Laporan tersebut juga tidak memuat regulasi yang mengatur tentang perlindungan guru dalam kegiatan profesionalnya; tidak memuat kebijakan untuk membangun lingkungan kerja yang aman sehingga guru merasa aman dalam bekerja dan melaksanakan kegiatan profesionalnya secara efektif, serta terhindar dari campur tangan yang bersifat negatif, bahkan penghinaan terhadap guru dalam kegiatan profesionalnya seperti beberapa insiden yang terjadi baru-baru ini.
Hal ini mengakibatkan banyaknya guru yang menghindar atau takut dalam menangani pelanggaran siswa, membatasi pertukaran informasi dengan keluarga dan siswa; meningkatkan penyimpangan standar sekolah, meningkatkan kekerasan di sekolah, meningkatkan dan mengembangkan penyakit sosial di kalangan siswa.

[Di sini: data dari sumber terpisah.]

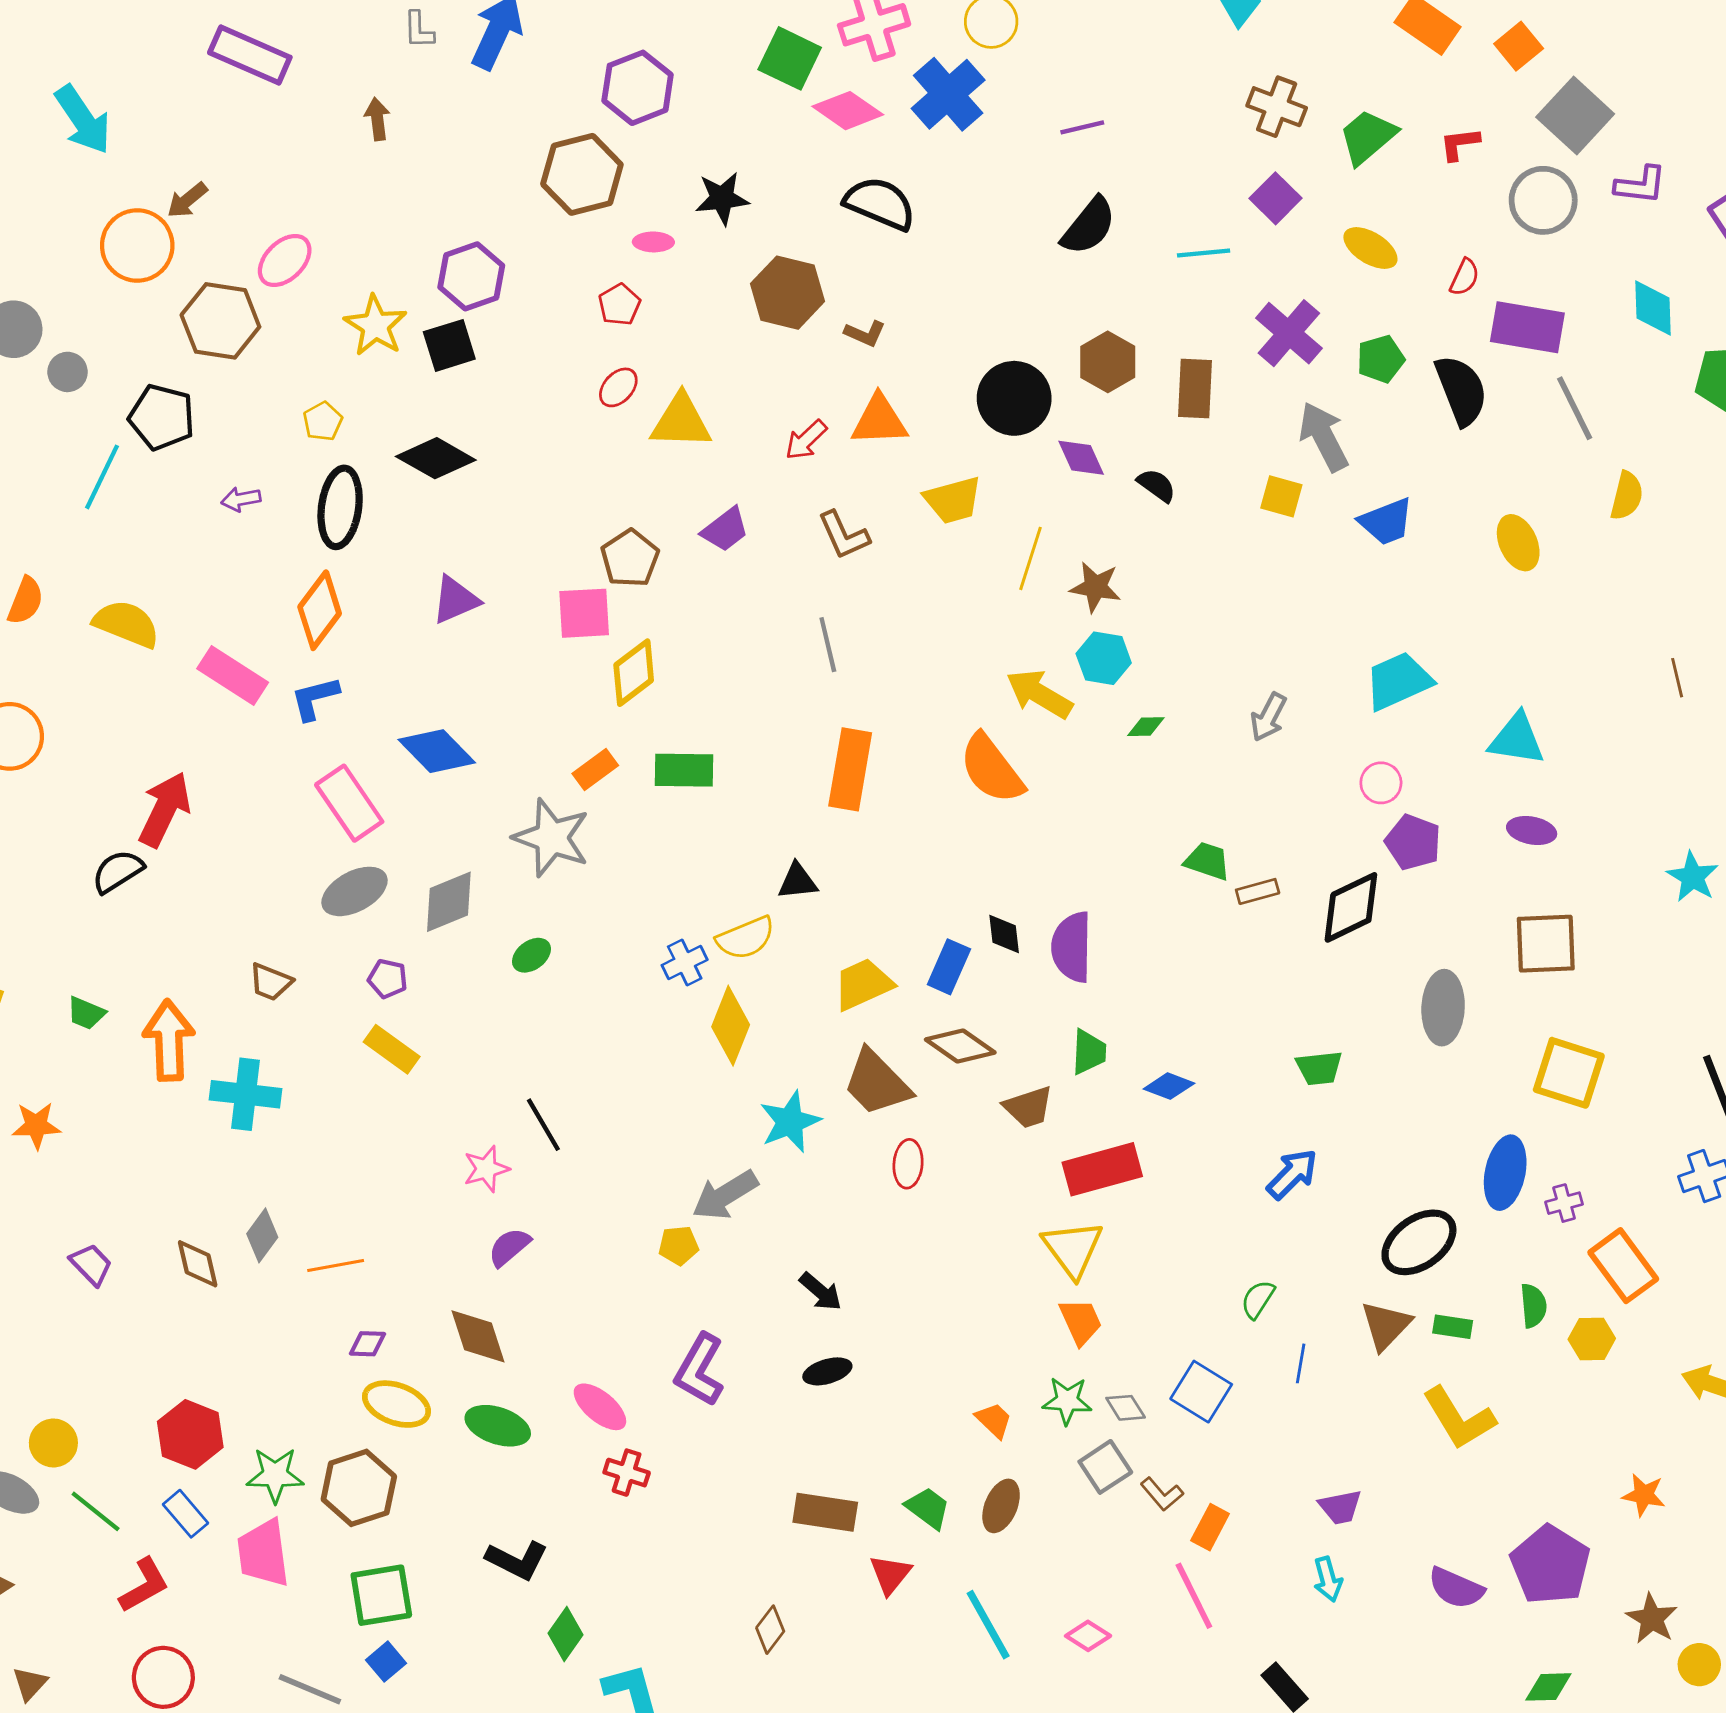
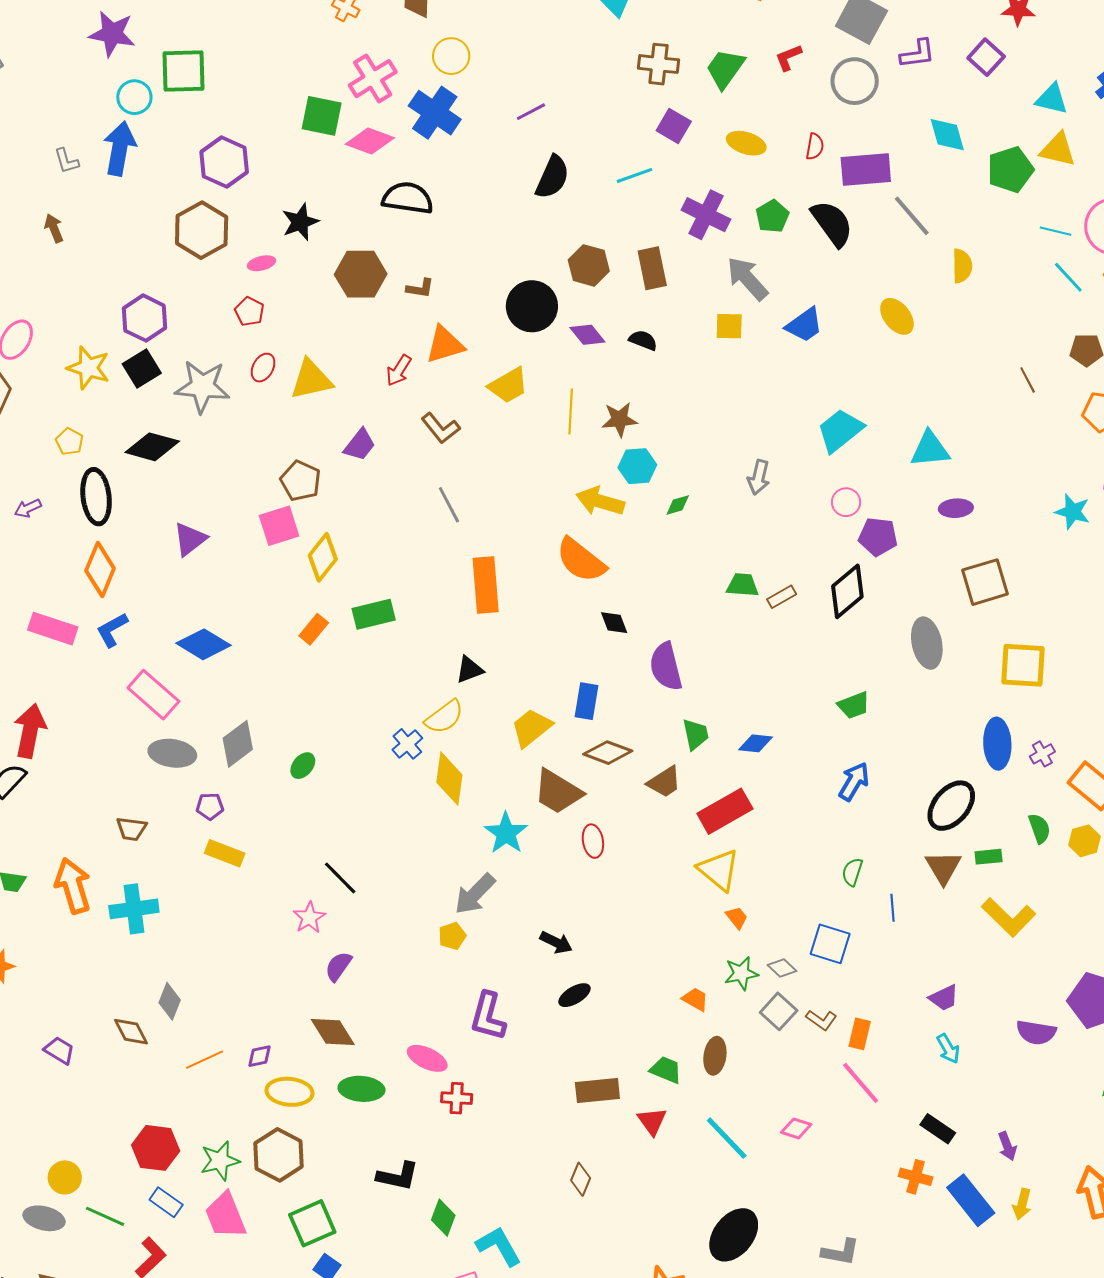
gray star: (552, 838) -> (202, 387), moved
gray ellipse: (354, 891) -> (172, 753), turned 51
black diamond: (1004, 934) -> (614, 623), moved
orange line: (336, 1265) -> (205, 1060), moved
orange trapezoid: (1081, 1321) -> (737, 918), size x0.7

Oleh karena itu, para delegasi berpendapat bahwa perlu melengkapi peraturan tentang hak-hak guru dalam menghadapi dampak yang ditimbulkan oleh individu, organisasi, dan lembaga di dalam dan luar sekolah. Bagi guru dalam kegiatan profesionalnya, perlu mendorong penerapan disiplin positif di sekolah dan memiliki peraturan khusus dari industri, dukungan dari keluarga dan orang tua, serta dari masyarakat.